[TEXT]
:::::

Fly Ventures sets its eyes on technical founders with a fresh €80M fund



Fly Ventures, the Berlin-based VC that invests in seed-stage European startups within enterprise and deep tech, has launched its third fund at €80 million. The firm raised its last €53 million fund in 2020.

Aiming at technical founders, the firm claims Fund III was oversubscribed and raised in a single closing. Meanwhile, the small increase in fund size reflects the firm’s desire to operate as a boutique firm.

Matuschka told TechCrunch: “We like doing things that at the time, other people think, what the…  material science and AI?! These days, more people do it, but our game plan is to do these kinds of investments two or three years before anybody else cares.”

Founded by Gabriel Matuschka and Fredrik Bergenlid, Fly Ventures invests €1-4 million in rounds of €2-10 million at the inception stage. 

With Matt Wichrowski, Marie Brayer, Bergenlid, and Matuschka, the firm operates in an equal-GP model of four partners each distributed across Berlin, London, Paris, and Zurich.

“I think the Berlin/London thing specifically is also plus Munich, because from Berlin you can cover Munich. And for the more technical stuff, Munich tends to be a bit stronger. But it was always clear you had to do Germany and the UK. Then I guess over the last four years or so, Paris, on the more technical side, also really accelerated, which is the reason why we also added Marie, who is based in Paris,” said Matuschka.

:::::

[GIVEN RECORDS]

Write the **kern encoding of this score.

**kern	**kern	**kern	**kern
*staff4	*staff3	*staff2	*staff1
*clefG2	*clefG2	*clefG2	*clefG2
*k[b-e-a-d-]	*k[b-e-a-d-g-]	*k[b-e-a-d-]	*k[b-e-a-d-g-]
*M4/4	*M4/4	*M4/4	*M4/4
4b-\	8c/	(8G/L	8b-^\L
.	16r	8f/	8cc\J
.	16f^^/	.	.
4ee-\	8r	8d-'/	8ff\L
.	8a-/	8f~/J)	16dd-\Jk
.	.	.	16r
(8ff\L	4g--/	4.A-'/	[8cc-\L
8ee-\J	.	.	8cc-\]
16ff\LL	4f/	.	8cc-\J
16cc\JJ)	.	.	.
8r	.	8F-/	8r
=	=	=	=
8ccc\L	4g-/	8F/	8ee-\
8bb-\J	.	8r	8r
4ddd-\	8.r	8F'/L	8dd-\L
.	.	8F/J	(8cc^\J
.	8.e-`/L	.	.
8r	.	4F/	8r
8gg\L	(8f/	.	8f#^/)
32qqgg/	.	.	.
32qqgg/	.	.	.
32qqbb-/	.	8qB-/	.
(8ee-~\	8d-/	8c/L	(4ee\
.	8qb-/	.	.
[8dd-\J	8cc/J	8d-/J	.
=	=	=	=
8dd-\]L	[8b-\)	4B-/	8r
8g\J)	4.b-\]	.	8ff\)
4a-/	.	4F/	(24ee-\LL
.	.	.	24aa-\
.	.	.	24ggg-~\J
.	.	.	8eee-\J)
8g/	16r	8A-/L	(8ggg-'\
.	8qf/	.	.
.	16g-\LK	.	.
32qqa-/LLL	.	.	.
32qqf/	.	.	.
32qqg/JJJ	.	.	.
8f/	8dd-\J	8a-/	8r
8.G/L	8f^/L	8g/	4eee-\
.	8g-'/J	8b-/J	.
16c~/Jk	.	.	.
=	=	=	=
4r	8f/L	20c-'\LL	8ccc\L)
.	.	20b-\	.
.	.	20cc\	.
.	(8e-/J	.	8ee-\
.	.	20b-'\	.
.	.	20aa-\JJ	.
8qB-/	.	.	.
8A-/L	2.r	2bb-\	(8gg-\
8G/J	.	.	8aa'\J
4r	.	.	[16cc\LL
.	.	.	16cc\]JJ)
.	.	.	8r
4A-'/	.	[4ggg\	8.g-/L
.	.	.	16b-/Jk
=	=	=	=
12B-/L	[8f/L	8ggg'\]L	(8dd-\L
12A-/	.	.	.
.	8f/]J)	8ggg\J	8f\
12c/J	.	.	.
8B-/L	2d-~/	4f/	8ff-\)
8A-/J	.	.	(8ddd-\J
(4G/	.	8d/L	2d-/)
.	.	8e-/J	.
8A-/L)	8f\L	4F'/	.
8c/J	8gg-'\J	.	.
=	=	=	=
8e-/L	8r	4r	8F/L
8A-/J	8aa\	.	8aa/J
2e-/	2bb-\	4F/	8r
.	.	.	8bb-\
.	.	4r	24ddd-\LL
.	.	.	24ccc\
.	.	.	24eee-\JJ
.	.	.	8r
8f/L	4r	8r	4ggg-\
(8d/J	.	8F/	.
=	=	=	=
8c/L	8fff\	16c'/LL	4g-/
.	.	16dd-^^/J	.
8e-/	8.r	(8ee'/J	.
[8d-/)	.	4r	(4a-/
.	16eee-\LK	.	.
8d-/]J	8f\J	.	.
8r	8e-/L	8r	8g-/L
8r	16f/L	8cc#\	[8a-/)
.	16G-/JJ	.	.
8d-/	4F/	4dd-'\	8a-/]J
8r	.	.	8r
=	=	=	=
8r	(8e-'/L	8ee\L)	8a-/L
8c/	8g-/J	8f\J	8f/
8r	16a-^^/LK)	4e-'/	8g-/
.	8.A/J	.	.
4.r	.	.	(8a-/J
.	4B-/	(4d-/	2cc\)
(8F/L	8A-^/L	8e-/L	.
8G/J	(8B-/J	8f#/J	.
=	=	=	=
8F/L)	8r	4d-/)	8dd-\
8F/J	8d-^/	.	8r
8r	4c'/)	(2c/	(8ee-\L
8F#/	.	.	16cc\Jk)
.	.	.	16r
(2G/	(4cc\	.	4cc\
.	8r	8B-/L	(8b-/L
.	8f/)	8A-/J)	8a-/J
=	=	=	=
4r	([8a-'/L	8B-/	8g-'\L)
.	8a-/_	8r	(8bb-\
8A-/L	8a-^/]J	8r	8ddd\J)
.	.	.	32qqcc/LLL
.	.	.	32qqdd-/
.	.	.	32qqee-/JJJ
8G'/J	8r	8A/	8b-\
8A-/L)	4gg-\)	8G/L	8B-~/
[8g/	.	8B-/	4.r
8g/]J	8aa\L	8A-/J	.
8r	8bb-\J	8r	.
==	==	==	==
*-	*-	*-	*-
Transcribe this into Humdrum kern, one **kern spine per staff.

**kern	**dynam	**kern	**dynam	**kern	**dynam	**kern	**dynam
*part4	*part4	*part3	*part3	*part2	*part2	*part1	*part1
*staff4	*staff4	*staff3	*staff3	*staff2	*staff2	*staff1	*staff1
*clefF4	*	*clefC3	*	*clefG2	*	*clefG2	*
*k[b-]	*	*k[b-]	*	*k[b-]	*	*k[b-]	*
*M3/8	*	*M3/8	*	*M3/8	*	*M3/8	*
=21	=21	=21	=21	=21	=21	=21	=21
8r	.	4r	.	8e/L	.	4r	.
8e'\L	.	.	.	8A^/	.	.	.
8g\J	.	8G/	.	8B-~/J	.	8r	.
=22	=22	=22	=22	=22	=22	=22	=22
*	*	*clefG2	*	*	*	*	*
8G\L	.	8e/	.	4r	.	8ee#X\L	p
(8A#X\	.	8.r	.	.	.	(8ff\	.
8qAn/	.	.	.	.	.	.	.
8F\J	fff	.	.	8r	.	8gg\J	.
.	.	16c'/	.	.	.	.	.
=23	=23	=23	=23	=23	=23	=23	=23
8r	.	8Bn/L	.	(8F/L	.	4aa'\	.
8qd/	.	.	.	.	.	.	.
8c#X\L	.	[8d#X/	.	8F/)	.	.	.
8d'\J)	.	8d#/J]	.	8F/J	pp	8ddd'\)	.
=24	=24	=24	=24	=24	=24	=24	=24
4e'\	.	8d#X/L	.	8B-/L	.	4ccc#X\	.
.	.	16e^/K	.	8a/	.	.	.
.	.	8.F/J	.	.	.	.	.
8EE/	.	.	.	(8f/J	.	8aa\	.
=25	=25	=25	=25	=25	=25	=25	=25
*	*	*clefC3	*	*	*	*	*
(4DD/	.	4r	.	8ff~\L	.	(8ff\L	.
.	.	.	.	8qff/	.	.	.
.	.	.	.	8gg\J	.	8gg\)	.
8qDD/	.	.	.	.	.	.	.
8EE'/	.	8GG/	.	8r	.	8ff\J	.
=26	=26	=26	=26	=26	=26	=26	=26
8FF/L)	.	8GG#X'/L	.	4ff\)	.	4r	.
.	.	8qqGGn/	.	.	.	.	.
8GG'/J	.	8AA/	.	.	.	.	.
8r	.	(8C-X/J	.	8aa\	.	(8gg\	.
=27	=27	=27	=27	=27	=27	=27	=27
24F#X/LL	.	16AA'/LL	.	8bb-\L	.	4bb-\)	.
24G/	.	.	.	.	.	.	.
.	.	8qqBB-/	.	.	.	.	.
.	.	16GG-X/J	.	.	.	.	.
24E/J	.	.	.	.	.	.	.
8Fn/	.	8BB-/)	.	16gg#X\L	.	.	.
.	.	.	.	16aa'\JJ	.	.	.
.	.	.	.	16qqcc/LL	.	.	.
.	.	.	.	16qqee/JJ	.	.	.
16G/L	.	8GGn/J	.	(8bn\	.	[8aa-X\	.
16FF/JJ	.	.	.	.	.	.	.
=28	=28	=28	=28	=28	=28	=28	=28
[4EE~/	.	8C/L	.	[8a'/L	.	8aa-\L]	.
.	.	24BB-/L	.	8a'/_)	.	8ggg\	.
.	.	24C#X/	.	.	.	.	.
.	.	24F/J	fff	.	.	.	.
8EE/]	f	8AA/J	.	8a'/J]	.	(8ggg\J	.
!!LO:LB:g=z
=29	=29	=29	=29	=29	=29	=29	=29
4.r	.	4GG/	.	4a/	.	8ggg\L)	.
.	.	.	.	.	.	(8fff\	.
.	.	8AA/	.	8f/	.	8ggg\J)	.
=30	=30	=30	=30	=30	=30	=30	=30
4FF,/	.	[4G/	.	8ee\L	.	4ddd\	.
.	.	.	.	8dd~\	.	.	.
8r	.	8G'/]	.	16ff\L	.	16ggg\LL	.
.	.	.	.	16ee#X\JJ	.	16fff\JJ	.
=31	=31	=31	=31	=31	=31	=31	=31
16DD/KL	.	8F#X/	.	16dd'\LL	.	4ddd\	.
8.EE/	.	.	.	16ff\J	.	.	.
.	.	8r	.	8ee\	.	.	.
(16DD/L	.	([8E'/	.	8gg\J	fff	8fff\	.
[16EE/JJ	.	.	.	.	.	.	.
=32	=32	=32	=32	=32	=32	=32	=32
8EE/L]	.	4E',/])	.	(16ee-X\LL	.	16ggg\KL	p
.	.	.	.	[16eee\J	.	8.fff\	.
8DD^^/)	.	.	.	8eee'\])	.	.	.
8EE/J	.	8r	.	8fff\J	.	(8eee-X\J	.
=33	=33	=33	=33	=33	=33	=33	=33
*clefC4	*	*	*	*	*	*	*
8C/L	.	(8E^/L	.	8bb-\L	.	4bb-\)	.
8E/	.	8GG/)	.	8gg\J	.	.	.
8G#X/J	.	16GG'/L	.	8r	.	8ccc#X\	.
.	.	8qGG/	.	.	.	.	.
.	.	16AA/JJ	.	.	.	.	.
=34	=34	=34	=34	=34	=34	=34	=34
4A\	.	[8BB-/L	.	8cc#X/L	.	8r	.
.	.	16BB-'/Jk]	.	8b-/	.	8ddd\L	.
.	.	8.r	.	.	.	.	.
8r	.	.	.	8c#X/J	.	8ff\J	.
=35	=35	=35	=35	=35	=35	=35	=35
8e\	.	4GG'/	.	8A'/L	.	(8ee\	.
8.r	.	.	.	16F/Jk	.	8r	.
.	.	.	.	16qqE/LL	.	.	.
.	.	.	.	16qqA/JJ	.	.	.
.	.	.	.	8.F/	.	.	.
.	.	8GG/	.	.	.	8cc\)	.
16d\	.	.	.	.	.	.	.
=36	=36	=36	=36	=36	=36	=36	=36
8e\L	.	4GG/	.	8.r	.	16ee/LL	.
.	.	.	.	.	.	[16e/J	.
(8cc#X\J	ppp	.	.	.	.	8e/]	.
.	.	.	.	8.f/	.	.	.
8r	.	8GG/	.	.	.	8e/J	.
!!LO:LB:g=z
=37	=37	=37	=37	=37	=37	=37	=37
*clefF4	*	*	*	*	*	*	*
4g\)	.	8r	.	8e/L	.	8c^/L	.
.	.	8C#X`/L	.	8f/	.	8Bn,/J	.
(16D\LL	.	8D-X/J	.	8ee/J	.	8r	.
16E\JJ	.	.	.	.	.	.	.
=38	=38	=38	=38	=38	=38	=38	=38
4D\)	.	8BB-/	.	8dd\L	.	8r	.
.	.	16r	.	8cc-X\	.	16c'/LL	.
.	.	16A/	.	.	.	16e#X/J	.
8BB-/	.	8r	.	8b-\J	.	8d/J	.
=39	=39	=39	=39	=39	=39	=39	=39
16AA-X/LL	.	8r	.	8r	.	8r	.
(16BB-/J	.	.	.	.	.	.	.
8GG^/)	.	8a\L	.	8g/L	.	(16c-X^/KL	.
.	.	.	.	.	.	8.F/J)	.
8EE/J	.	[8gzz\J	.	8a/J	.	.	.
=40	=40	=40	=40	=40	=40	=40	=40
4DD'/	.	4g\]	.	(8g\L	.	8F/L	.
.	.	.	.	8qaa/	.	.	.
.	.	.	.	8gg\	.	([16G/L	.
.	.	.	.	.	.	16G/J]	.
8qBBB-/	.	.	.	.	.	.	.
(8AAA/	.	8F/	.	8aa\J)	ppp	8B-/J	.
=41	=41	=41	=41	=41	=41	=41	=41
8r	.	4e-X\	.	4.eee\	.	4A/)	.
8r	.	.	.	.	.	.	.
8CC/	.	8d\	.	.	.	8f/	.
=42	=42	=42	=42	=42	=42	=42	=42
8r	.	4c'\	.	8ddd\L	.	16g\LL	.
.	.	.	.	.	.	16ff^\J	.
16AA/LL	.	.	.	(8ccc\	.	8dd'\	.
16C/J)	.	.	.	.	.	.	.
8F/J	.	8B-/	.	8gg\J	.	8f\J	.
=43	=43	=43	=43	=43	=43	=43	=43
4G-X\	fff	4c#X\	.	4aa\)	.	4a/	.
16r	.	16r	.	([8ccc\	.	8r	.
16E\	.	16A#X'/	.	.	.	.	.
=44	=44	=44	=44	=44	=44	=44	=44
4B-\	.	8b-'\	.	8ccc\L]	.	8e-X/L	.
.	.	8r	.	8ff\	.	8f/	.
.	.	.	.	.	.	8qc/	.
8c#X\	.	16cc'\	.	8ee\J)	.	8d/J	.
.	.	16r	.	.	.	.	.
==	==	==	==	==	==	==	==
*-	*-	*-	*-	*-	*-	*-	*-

:::::

[EXERCISE REQUIREMENTS]
- A) In the Fly Ventures article, write out the part that opens with the words containing "Aiming at technical" and closes with "a boutique firm.", replacing "boutique" with "specialist".
- B) Decide whether each statement agrees with the Fly Ventures article, answering yes or no and quoting the words of the article that settle it: (i) Fly Ventures is based in Berlin. (ii) Fund III was raised across several closings. (iii) Fly Ventures puts €1-4 million into each round it joins.
The data is not needed for what follows.

[EXPECTED RESULTS]
- A)
Aiming at technical founders, the firm claims Fund III was oversubscribed and raised in a single closing. Meanwhile, the small increase in fund size reflects the firm’s desire to operate as a specialist firm.

- B)
(i) Yes: "the Berlin-based VC"
(ii) No: "raised in a single closing"
(iii) Yes: "invests €1-4 million in rounds of €2-10 million"